FettchYeSandbagges · 25/04/2026 09:41

PeppyLemur · 25/04/2026 09:27

He doesn't take no as an answer. He will gaslight me and emotionally blackmail me. Our sex life is very limited anyway. We only have sex on his day off. It's pretty much like, come on let's have sex. 10mins, done, have a shower. Like a tick box, just tick that you've had sex. I am going to get tested for STI's. That's another thing, he refuses to go to the doctors for anything. Refuses to get any blood work, tests, etc done.

He doesn't take no for an answer? What he is doing to you is illegal.There is only one word for that, and it is rape. I'm so sorry. Flowers

Please try and think of a way that you can end this terrible abusive relationship.

AttilaTheMeerkat · 25/04/2026 09:41

What sort of culture demands proof?. Who are you going to show any photos of his wrong doings to?. As if they would care anyway. He’s taking you for a fool.

His mother will always back her son so it’s a waste of time trying to get her on board.
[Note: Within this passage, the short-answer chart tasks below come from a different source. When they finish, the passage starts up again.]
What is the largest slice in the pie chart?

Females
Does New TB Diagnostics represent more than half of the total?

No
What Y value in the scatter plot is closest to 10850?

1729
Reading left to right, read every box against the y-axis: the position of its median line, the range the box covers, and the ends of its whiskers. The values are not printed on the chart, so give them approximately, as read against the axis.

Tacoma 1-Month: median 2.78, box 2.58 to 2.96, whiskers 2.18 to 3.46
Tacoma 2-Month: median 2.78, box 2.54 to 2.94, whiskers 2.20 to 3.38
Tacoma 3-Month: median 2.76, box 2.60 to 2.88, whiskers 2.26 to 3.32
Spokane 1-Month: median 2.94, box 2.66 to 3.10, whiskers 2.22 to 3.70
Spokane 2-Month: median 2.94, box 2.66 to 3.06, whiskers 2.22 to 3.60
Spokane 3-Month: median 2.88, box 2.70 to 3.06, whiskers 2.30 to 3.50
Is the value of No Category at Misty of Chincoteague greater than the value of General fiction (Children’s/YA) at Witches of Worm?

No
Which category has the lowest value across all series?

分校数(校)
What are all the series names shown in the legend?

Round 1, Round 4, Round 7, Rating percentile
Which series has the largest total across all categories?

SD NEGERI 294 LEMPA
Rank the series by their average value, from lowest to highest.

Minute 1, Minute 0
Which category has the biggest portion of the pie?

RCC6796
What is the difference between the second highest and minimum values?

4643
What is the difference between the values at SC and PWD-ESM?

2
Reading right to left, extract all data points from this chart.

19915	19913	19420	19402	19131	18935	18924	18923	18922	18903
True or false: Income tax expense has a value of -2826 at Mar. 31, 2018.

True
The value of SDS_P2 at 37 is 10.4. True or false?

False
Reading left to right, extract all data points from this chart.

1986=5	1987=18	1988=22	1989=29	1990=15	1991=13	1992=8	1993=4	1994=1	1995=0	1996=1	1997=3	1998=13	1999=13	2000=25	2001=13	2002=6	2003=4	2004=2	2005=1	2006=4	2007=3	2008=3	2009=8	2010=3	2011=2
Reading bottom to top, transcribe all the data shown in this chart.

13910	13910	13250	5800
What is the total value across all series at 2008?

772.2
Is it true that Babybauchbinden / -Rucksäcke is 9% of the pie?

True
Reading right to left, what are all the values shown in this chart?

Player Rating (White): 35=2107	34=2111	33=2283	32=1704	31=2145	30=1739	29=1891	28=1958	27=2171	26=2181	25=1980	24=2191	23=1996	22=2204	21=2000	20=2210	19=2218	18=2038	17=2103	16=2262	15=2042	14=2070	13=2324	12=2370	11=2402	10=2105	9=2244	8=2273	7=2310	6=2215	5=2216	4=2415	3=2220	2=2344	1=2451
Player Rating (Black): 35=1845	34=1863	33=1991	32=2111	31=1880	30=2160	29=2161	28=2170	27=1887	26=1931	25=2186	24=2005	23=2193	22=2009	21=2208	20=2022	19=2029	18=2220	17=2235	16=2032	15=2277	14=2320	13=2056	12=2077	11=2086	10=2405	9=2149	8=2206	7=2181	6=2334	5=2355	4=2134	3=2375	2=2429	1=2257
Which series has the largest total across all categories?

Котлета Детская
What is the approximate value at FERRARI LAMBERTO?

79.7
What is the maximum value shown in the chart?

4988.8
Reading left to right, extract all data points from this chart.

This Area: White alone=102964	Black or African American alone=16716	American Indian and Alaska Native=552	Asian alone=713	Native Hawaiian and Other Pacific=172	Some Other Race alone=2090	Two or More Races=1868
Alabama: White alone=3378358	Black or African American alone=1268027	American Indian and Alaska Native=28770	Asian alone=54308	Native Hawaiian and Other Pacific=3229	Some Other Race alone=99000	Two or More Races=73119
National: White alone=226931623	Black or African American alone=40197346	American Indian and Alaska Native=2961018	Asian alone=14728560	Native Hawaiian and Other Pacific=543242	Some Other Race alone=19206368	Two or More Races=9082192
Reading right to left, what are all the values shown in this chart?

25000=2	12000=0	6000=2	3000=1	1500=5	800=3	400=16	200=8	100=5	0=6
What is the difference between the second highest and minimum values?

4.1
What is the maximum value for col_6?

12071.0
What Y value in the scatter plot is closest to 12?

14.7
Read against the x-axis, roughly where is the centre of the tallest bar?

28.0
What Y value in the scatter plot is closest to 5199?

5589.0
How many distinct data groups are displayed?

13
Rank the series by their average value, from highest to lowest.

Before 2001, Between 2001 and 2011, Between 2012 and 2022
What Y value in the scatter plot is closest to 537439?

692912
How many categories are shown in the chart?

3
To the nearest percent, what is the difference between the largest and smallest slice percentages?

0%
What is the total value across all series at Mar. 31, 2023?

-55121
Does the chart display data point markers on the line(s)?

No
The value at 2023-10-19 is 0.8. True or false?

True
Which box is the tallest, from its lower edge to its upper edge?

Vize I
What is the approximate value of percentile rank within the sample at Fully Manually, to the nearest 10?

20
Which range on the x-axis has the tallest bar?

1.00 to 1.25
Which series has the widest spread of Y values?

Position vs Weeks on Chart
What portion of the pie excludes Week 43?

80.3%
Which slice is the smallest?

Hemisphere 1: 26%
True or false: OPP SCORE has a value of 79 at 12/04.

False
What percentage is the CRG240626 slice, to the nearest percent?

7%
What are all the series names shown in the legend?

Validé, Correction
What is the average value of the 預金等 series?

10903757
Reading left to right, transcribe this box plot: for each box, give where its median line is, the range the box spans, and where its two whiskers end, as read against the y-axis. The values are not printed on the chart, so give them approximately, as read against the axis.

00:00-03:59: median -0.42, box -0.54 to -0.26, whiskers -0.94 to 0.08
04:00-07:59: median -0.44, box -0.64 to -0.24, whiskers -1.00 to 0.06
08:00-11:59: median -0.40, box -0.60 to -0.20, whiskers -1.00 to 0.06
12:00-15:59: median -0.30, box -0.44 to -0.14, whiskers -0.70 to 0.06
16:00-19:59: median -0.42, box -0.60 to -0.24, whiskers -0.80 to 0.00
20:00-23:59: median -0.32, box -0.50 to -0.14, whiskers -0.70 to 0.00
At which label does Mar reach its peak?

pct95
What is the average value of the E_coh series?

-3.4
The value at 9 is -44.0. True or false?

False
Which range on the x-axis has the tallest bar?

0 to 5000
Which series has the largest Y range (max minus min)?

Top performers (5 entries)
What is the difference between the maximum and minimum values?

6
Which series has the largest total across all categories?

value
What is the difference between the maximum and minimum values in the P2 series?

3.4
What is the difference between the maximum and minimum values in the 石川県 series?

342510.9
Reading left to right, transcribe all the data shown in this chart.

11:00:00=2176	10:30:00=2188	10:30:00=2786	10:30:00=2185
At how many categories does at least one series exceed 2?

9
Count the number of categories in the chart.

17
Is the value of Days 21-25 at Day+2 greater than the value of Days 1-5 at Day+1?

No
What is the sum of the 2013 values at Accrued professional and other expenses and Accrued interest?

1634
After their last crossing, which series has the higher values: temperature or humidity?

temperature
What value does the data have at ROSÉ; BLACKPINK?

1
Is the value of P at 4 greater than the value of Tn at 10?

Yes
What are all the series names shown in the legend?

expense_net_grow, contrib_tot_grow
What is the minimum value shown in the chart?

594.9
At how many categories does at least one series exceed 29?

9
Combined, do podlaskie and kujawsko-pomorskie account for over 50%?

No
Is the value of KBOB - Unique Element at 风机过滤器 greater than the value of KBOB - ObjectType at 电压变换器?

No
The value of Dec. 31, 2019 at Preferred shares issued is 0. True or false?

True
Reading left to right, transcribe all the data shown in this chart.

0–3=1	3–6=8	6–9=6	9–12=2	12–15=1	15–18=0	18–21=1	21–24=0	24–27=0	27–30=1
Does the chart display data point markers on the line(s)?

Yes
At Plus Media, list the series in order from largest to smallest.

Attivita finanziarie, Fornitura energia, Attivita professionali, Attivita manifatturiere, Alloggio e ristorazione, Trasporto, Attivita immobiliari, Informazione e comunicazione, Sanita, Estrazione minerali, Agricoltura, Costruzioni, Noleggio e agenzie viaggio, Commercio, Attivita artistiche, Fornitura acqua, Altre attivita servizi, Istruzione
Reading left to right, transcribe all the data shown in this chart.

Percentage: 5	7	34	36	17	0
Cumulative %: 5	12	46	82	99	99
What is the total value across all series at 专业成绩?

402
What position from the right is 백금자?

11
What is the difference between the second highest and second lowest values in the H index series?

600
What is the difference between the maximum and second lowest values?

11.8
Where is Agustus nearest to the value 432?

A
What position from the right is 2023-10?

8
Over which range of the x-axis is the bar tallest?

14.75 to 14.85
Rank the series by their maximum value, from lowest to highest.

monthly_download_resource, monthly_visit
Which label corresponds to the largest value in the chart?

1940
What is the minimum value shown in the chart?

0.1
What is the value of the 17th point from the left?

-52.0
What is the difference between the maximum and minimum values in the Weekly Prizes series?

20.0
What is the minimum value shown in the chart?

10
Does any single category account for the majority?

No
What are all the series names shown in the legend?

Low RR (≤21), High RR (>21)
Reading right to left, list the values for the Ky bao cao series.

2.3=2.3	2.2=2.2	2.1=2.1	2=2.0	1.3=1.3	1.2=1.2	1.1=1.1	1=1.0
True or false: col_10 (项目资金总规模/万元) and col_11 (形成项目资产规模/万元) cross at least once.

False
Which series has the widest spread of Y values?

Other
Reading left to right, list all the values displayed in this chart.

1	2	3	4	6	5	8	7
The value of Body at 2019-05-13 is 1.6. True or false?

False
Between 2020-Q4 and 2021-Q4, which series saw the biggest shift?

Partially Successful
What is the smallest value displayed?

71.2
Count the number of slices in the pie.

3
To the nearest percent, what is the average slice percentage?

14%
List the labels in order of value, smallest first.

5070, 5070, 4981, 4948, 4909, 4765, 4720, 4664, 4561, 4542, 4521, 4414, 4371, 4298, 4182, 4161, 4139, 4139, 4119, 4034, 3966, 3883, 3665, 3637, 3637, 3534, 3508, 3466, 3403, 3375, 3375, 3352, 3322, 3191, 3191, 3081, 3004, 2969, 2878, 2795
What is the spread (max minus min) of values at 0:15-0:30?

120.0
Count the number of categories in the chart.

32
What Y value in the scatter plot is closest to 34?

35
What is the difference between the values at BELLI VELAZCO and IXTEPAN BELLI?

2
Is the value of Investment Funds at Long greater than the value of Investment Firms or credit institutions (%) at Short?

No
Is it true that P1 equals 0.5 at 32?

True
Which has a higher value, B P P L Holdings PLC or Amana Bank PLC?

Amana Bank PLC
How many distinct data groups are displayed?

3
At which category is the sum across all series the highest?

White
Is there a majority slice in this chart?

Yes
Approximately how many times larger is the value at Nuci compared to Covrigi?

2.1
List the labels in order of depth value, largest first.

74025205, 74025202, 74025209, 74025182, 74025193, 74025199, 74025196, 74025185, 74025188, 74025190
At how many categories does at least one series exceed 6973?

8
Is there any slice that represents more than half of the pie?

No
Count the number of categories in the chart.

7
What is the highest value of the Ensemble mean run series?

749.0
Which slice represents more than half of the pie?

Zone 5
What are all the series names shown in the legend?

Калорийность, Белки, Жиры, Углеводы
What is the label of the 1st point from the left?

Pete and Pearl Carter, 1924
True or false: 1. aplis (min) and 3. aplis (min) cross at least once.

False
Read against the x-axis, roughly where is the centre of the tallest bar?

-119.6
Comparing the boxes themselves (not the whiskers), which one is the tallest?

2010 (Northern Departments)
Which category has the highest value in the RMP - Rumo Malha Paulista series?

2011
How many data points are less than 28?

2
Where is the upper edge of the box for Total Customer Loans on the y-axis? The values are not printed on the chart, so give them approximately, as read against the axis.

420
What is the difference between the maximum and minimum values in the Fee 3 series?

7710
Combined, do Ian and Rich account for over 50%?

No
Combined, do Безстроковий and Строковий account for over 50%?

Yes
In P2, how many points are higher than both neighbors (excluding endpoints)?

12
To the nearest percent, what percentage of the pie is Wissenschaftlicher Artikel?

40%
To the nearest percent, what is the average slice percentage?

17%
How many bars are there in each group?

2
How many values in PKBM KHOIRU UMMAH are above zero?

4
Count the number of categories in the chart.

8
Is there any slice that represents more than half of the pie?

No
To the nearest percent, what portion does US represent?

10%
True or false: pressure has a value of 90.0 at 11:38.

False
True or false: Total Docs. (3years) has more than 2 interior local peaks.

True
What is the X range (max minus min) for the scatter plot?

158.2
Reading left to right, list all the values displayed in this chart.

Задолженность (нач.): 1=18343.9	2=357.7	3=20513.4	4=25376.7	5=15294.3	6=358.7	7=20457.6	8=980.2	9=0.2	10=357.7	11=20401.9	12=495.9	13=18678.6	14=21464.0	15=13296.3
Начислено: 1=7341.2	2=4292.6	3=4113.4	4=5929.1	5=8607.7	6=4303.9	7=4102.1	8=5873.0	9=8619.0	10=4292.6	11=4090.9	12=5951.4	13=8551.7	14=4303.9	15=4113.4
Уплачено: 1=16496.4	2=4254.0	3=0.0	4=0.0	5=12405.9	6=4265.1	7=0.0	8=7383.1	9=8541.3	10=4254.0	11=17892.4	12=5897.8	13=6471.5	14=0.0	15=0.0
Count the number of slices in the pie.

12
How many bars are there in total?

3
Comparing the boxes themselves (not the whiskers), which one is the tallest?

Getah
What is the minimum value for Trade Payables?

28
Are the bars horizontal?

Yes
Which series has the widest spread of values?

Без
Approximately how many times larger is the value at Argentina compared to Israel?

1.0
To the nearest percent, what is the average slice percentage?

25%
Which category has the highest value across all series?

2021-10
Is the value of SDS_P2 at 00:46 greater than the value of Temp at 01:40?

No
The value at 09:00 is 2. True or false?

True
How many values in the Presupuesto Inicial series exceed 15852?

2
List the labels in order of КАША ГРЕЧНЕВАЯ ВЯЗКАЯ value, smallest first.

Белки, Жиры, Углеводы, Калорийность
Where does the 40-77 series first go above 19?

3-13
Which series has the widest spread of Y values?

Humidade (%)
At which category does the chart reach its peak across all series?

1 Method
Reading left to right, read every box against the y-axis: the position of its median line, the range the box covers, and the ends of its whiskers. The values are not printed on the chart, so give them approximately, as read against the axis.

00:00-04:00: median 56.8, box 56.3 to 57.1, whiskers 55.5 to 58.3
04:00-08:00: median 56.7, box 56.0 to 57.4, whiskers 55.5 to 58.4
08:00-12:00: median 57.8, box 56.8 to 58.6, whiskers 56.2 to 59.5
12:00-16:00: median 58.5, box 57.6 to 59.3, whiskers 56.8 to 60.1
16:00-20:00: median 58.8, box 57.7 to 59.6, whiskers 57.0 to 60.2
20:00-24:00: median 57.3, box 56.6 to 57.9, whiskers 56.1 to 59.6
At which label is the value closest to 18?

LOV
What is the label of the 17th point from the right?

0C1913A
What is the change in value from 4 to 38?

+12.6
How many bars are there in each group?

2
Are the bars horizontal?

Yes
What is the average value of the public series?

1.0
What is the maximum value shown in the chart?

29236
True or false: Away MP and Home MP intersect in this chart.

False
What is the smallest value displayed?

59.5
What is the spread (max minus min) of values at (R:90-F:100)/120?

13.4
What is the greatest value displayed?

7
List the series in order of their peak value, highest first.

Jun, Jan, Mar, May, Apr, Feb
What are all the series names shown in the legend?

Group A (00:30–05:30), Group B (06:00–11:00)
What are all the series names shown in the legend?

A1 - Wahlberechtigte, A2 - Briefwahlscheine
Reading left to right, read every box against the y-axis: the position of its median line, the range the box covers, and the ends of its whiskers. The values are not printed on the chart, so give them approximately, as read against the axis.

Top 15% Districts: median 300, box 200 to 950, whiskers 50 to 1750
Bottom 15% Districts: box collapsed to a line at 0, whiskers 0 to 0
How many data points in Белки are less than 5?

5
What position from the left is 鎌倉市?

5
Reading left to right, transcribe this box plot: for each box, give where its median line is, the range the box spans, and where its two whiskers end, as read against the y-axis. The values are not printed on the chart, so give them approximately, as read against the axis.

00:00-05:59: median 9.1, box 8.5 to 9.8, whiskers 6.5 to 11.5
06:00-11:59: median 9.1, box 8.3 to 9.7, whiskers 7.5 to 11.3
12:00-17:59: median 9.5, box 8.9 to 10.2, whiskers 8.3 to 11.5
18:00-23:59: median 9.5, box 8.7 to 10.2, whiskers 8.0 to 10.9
AttilaTheMeerkat · 25/04/2026 09:45

You do not need proof to show his family: they’d likely say you doctored them somehow. The fact that you are living an already unhappy life is enough to end this marriage. And the family members that would disown you are really not worth bothering about either. It’s out moded attitudes like this that keep you trapped.

Are you in the U.K.?.

PeppyLemur · 25/04/2026 10:18

i know that it is classed as rape. I know that he mentally abuses me, financially abuses me and has also tried to physically abuse me but I put a stop to that. I am based in the UK. I do need proof, for myself, for him and for his family. Regardless if they accept it or not, I will know that it wasn't me who was unfaithful. During these 11yrs, I have taken so much of his abuse, he has taken years from me that I'll never get back. He has changed me as a person. I cannot leave without the proof. He is a narcissist, he will turn it all on me. Let's say, for all of the reasons stated above I need the proof but I also need and want the proof for my own insanity. To prove to myself that I am not going crazy. That might sound stupid but the abuse he has given me, gaslighting, even making me stupid infront of everyone- he can't just get away with it.

OP posts:
Besidemyselfwithworry · 25/04/2026 10:24

PeppyLemur · 25/04/2026 09:09

No, snapchats, conversations, pics. I want proof that he is gay. In my heart, I know that he is but I need the proof to confirm it. In the past, I have spoken with his mother to tell her of the way he treats me (she plays a big part in his life). I response, she said to "does he not buy you clothes? Does he not buy you shoes? Does he not buy you food? Does he not do everything for your children? In what way is my son wrong?" From that day onwards, I realised, I can't leave this relationship like this.

Contact your local women’s refuge and just go
do not put up with this
don’t hang around waiting for evidence you are not likely to ever obtain - what a total waste of time
prioritise yourself and focus on getting wage slips, pension paperwork, mortgage statements copies of bank statements bills etc

its 2026 you do not have to live like this regardless of your culture it’s not acceptable you deserve better.